* [PROBLEM STATEMENT]
Find the line containing "3.685000 3.415000 ;" in the listing below. Repeat it exactly, along with each following line up to and including the one containing "5.125000 3.415000 ;".

* [INFORMATION]
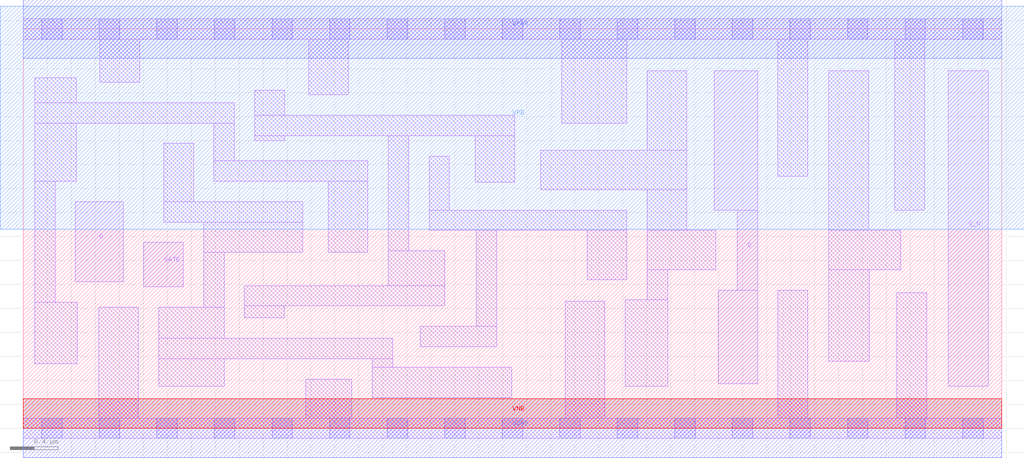
<source format=lef>
# Copyright 2020 The SkyWater PDK Authors
#
# Licensed under the Apache License, Version 2.0 (the "License");
# you may not use this file except in compliance with the License.
# You may obtain a copy of the License at
#
#     https://www.apache.org/licenses/LICENSE-2.0
#
# Unless required by applicable law or agreed to in writing, software
# distributed under the License is distributed on an "AS IS" BASIS,
# WITHOUT WARRANTIES OR CONDITIONS OF ANY KIND, either express or implied.
# See the License for the specific language governing permissions and
# limitations under the License.
#
# SPDX-License-Identifier: Apache-2.0

VERSION 5.7 ;
  NOWIREEXTENSIONATPIN ON ;
  DIVIDERCHAR "/" ;
  BUSBITCHARS "[]" ;
MACRO sky130_fd_sc_hs__dlxbp_1
  CLASS CORE ;
  FOREIGN sky130_fd_sc_hs__dlxbp_1 ;
  ORIGIN  0.000000  0.000000 ;
  SIZE  8.160000 BY  3.330000 ;
  SYMMETRY X Y ;
  SITE unit ;
  PIN D
    ANTENNAGATEAREA  0.208500 ;
    DIRECTION INPUT ;
    USE SIGNAL ;
    PORT
      LAYER li1 ;
        RECT 0.435000 1.220000 0.835000 1.890000 ;
    END
  END D
  PIN Q
    ANTENNADIFFAREA  0.537600 ;
    DIRECTION OUTPUT ;
    USE SIGNAL ;
    PORT
      LAYER li1 ;
        RECT 5.765000 1.820000 6.125000 2.980000 ;
        RECT 5.795000 0.370000 6.125000 1.150000 ;
        RECT 5.955000 1.150000 6.125000 1.820000 ;
    END
  END Q
  PIN Q_N
    ANTENNADIFFAREA  0.535700 ;
    DIRECTION OUTPUT ;
    USE SIGNAL ;
    PORT
      LAYER li1 ;
        RECT 7.715000 0.350000 8.050000 2.980000 ;
    END
  END Q_N
  PIN GATE
    ANTENNAGATEAREA  0.237000 ;
    DIRECTION INPUT ;
    USE CLOCK ;
    PORT
      LAYER li1 ;
        RECT 1.005000 1.180000 1.335000 1.550000 ;
    END
  END GATE
  PIN VGND
    DIRECTION INOUT ;
    USE GROUND ;
    PORT
      LAYER met1 ;
        RECT 0.000000 -0.245000 8.160000 0.245000 ;
    END
  END VGND
  PIN VNB
    DIRECTION INOUT ;
    USE GROUND ;
    PORT
      LAYER pwell ;
        RECT 0.000000 0.000000 8.160000 0.245000 ;
    END
  END VNB
  PIN VPB
    DIRECTION INOUT ;
    USE POWER ;
    PORT
      LAYER nwell ;
        RECT -0.190000 1.660000 8.350000 3.520000 ;
    END
  END VPB
  PIN VPWR
    DIRECTION INOUT ;
    USE POWER ;
    PORT
      LAYER met1 ;
        RECT 0.000000 3.085000 8.160000 3.575000 ;
    END
  END VPWR
  OBS
    LAYER li1 ;
      RECT 0.000000 -0.085000 8.160000 0.085000 ;
      RECT 0.000000  3.245000 8.160000 3.415000 ;
      RECT 0.095000  0.540000 0.450000 1.050000 ;
      RECT 0.095000  1.050000 0.265000 2.060000 ;
      RECT 0.095000  2.060000 0.440000 2.545000 ;
      RECT 0.095000  2.545000 1.760000 2.715000 ;
      RECT 0.095000  2.715000 0.440000 2.925000 ;
      RECT 0.630000  0.085000 0.960000 1.010000 ;
      RECT 0.640000  2.885000 0.970000 3.245000 ;
      RECT 1.130000  0.350000 1.675000 0.580000 ;
      RECT 1.130000  0.580000 3.080000 0.750000 ;
      RECT 1.130000  0.750000 1.675000 1.010000 ;
      RECT 1.170000  1.720000 2.330000 1.890000 ;
      RECT 1.170000  1.890000 1.420000 2.375000 ;
      RECT 1.505000  1.010000 1.675000 1.470000 ;
      RECT 1.505000  1.470000 2.330000 1.720000 ;
      RECT 1.590000  2.060000 2.875000 2.230000 ;
      RECT 1.590000  2.230000 1.760000 2.545000 ;
      RECT 1.845000  0.920000 2.175000 1.020000 ;
      RECT 1.845000  1.020000 3.515000 1.190000 ;
      RECT 1.930000  2.400000 2.180000 2.440000 ;
      RECT 1.930000  2.440000 4.100000 2.610000 ;
      RECT 1.930000  2.610000 2.180000 2.820000 ;
      RECT 2.355000  0.085000 2.740000 0.410000 ;
      RECT 2.380000  2.780000 2.710000 3.245000 ;
      RECT 2.545000  1.470000 2.875000 2.060000 ;
      RECT 2.910000  0.255000 4.075000 0.510000 ;
      RECT 2.910000  0.510000 3.080000 0.580000 ;
      RECT 3.045000  1.190000 3.515000 1.480000 ;
      RECT 3.045000  1.480000 3.215000 2.440000 ;
      RECT 3.310000  0.680000 3.950000 0.850000 ;
      RECT 3.385000  1.650000 5.035000 1.820000 ;
      RECT 3.385000  1.820000 3.555000 2.270000 ;
      RECT 3.770000  2.050000 4.100000 2.440000 ;
      RECT 3.780000  0.850000 3.950000 1.650000 ;
      RECT 4.315000  1.990000 5.535000 2.320000 ;
      RECT 4.490000  2.545000 5.035000 3.245000 ;
      RECT 4.520000  0.085000 4.850000 1.060000 ;
      RECT 4.705000  1.240000 5.035000 1.650000 ;
      RECT 5.020000  0.350000 5.375000 1.070000 ;
      RECT 5.205000  1.070000 5.375000 1.320000 ;
      RECT 5.205000  1.320000 5.775000 1.650000 ;
      RECT 5.205000  1.650000 5.535000 1.990000 ;
      RECT 5.205000  2.320000 5.535000 2.980000 ;
      RECT 6.295000  0.085000 6.545000 1.150000 ;
      RECT 6.295000  2.100000 6.545000 3.245000 ;
      RECT 6.720000  0.560000 7.055000 1.320000 ;
      RECT 6.720000  1.320000 7.320000 1.650000 ;
      RECT 6.720000  1.650000 7.050000 2.980000 ;
      RECT 7.270000  1.820000 7.520000 3.245000 ;
      RECT 7.285000  0.085000 7.535000 1.130000 ;
    LAYER mcon ;
      RECT 0.155000 -0.085000 0.325000 0.085000 ;
      RECT 0.155000  3.245000 0.325000 3.415000 ;
      RECT 0.635000 -0.085000 0.805000 0.085000 ;
      RECT 0.635000  3.245000 0.805000 3.415000 ;
      RECT 1.115000 -0.085000 1.285000 0.085000 ;
      RECT 1.115000  3.245000 1.285000 3.415000 ;
      RECT 1.595000 -0.085000 1.765000 0.085000 ;
      RECT 1.595000  3.245000 1.765000 3.415000 ;
      RECT 2.075000 -0.085000 2.245000 0.085000 ;
      RECT 2.075000  3.245000 2.245000 3.415000 ;
      RECT 2.555000 -0.085000 2.725000 0.085000 ;
      RECT 2.555000  3.245000 2.725000 3.415000 ;
      RECT 3.035000 -0.085000 3.205000 0.085000 ;
      RECT 3.035000  3.245000 3.205000 3.415000 ;
      RECT 3.515000 -0.085000 3.685000 0.085000 ;
      RECT 3.515000  3.245000 3.685000 3.415000 ;
      RECT 3.995000 -0.085000 4.165000 0.085000 ;
      RECT 3.995000  3.245000 4.165000 3.415000 ;
      RECT 4.475000 -0.085000 4.645000 0.085000 ;
      RECT 4.475000  3.245000 4.645000 3.415000 ;
      RECT 4.955000 -0.085000 5.125000 0.085000 ;
      RECT 4.955000  3.245000 5.125000 3.415000 ;
      RECT 5.435000 -0.085000 5.605000 0.085000 ;
      RECT 5.435000  3.245000 5.605000 3.415000 ;
      RECT 5.915000 -0.085000 6.085000 0.085000 ;
      RECT 5.915000  3.245000 6.085000 3.415000 ;
      RECT 6.395000 -0.085000 6.565000 0.085000 ;
      RECT 6.395000  3.245000 6.565000 3.415000 ;
      RECT 6.875000 -0.085000 7.045000 0.085000 ;
      RECT 6.875000  3.245000 7.045000 3.415000 ;
      RECT 7.355000 -0.085000 7.525000 0.085000 ;
      RECT 7.355000  3.245000 7.525000 3.415000 ;
      RECT 7.835000 -0.085000 8.005000 0.085000 ;
      RECT 7.835000  3.245000 8.005000 3.415000 ;
  END
END sky130_fd_sc_hs__dlxbp_1
END LIBRARY

</source>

* [EXPECTED ANSWER]
      RECT 3.515000  3.245000 3.685000 3.415000 ;
      RECT 3.995000 -0.085000 4.165000 0.085000 ;
      RECT 3.995000  3.245000 4.165000 3.415000 ;
      RECT 4.475000 -0.085000 4.645000 0.085000 ;
      RECT 4.475000  3.245000 4.645000 3.415000 ;
      RECT 4.955000 -0.085000 5.125000 0.085000 ;
      RECT 4.955000  3.245000 5.125000 3.415000 ;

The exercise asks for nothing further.